Now, Callery pears and their cultivars are present throughout the Midwest and East Coast of the United States and spreading north. They can now be found growing wild on the outskirts of Madison, Wisconsin, where the trees were initially never expected to survive.
No. 1: They are one of the first trees to bloom and last to drop their leaves, and so they crowd out other native plants.
No. 2: Their branches tend to become structurally unsound and potentially dangerous after about 15 years.
No. 3: The white flowers stink and the fruit, after they fall, leave a slippery mess on sidewalks and roads.
Culley said the new rule in Ohio allows a 5-year phase out to soften the blow to businesses that sell the pear trees.
“More and more states are starting to enact regulation,” said Culley, who is a former board member and president of the Ohio Invasive Species Council. “Ohio is becoming a leader.”

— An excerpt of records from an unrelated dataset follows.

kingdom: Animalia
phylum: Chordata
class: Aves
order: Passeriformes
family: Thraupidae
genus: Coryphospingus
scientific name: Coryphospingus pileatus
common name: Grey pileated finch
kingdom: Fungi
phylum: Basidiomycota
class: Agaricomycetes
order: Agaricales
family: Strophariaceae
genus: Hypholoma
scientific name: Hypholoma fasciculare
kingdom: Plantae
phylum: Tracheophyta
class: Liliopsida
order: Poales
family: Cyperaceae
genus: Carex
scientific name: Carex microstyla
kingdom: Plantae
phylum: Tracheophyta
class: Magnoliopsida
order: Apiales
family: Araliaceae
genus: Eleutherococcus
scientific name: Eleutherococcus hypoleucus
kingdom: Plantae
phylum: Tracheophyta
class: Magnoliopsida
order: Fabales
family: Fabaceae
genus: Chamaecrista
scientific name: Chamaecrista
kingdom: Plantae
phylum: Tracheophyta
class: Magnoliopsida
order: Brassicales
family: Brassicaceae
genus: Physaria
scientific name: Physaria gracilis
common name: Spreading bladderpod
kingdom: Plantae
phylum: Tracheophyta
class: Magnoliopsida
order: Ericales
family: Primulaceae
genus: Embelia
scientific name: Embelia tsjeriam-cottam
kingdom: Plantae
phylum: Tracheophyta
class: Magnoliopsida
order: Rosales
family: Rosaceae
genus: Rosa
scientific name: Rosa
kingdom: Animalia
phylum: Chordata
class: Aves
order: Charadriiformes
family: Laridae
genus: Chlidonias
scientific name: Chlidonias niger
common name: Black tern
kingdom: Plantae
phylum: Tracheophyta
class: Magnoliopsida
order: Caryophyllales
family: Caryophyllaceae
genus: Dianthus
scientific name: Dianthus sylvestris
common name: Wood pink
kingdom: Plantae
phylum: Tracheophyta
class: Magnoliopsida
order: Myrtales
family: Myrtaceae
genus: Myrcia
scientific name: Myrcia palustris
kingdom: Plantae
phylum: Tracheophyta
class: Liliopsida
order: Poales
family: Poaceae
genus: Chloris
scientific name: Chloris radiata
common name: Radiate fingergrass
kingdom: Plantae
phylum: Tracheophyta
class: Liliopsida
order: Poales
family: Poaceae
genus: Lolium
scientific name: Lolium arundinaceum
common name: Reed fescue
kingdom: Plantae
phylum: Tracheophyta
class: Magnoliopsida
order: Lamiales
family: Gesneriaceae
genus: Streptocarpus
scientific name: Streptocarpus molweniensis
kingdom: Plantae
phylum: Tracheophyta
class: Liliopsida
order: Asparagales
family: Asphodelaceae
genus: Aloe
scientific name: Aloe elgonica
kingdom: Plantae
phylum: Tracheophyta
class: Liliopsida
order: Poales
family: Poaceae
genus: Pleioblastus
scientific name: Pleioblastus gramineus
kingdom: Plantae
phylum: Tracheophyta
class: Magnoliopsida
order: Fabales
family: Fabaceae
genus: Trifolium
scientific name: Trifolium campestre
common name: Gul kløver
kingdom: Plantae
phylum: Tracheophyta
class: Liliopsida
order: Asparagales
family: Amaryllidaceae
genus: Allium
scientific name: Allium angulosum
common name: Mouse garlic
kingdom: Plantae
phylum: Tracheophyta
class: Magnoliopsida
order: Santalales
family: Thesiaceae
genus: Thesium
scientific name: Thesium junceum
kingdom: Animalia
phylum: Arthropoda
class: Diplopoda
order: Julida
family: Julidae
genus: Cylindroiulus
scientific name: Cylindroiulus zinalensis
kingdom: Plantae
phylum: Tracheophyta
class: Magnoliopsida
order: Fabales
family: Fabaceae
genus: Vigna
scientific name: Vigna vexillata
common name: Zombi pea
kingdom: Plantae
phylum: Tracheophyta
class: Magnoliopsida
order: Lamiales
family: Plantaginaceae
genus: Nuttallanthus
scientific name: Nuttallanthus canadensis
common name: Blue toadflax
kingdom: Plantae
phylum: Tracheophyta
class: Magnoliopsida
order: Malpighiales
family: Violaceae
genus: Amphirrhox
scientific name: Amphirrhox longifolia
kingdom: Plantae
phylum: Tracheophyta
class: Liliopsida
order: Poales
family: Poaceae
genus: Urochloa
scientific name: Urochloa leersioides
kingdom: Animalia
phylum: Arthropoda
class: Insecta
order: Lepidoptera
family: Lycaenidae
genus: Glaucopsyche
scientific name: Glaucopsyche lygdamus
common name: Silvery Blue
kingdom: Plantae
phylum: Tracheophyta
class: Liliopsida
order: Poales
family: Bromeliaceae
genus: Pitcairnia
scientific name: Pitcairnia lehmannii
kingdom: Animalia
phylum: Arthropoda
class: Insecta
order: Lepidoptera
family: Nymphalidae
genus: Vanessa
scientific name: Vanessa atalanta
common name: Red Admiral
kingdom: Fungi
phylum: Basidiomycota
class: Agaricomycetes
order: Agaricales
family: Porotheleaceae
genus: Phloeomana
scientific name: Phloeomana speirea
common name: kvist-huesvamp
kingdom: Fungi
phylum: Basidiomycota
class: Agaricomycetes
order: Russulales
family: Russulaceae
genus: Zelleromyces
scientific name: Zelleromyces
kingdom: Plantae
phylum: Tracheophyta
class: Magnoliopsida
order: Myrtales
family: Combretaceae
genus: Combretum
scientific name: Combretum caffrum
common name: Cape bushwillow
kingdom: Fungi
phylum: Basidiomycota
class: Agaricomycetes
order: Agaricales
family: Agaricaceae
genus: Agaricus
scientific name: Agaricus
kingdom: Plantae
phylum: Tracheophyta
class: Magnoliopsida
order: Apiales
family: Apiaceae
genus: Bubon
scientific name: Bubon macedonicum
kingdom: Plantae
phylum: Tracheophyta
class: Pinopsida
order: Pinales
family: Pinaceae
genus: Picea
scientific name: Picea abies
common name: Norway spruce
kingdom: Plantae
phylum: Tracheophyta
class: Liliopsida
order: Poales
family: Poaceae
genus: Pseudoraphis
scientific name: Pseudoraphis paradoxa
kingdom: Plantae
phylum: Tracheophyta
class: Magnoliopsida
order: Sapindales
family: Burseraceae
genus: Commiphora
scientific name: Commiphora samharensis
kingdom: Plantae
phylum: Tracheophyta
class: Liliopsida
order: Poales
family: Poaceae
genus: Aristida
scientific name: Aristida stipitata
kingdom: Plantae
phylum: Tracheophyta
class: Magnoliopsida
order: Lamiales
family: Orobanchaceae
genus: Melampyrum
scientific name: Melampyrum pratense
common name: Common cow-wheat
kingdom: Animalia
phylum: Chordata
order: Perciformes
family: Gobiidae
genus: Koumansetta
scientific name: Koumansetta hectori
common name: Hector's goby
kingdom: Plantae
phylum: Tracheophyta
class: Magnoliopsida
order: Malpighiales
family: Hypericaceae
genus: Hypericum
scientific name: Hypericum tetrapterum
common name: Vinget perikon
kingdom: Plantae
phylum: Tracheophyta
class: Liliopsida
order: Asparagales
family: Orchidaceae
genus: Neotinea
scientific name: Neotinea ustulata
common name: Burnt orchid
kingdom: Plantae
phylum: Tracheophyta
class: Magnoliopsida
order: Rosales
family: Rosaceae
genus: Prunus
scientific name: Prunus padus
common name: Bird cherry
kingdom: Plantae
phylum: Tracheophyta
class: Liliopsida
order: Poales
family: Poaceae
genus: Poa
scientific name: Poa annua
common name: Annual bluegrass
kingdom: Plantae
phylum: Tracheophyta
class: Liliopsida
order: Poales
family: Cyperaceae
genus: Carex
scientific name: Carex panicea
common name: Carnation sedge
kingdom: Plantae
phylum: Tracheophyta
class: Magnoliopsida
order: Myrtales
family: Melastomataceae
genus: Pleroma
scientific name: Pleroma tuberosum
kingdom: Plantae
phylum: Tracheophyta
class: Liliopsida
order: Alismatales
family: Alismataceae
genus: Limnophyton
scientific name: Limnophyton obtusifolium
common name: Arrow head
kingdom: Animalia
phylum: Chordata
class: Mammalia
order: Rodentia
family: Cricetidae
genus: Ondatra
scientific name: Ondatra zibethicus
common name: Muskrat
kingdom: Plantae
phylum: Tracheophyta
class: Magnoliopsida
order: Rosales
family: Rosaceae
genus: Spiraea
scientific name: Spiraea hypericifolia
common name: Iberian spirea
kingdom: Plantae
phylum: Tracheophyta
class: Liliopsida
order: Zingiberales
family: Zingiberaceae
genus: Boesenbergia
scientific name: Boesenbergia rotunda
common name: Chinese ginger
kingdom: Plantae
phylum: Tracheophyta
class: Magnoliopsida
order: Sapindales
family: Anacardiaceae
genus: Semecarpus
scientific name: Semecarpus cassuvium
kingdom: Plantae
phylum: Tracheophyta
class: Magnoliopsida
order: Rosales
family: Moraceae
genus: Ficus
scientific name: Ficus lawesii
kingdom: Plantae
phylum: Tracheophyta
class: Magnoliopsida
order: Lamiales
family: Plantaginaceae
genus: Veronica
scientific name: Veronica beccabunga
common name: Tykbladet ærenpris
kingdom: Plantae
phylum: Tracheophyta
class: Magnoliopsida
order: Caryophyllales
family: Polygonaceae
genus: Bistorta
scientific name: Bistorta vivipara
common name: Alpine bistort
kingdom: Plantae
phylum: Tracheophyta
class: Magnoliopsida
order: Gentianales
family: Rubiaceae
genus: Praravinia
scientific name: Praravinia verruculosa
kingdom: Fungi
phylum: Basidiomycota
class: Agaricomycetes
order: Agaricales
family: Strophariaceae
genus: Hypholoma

It’s a classic case of man’s best intentions going horribly wrong, Culley said, but communities are working to change that — like Lebanon in Southwest Ohio.
The city plans to proactively cut down all of the city-owned Callery pear trees and is encouraging its residents to do the same.
“If you have a Callery pear on your property, it is recommended to consider replacing it with a good native alternative,” Lebanon Town Hall News’ April edition reads.
A few alternatives for trees that grow from small to medium size and provide nice spring blooms?
“Red buckeye, serviceberry, redbud, yellowbud, blackhaw viburnum and flowering dogwood.”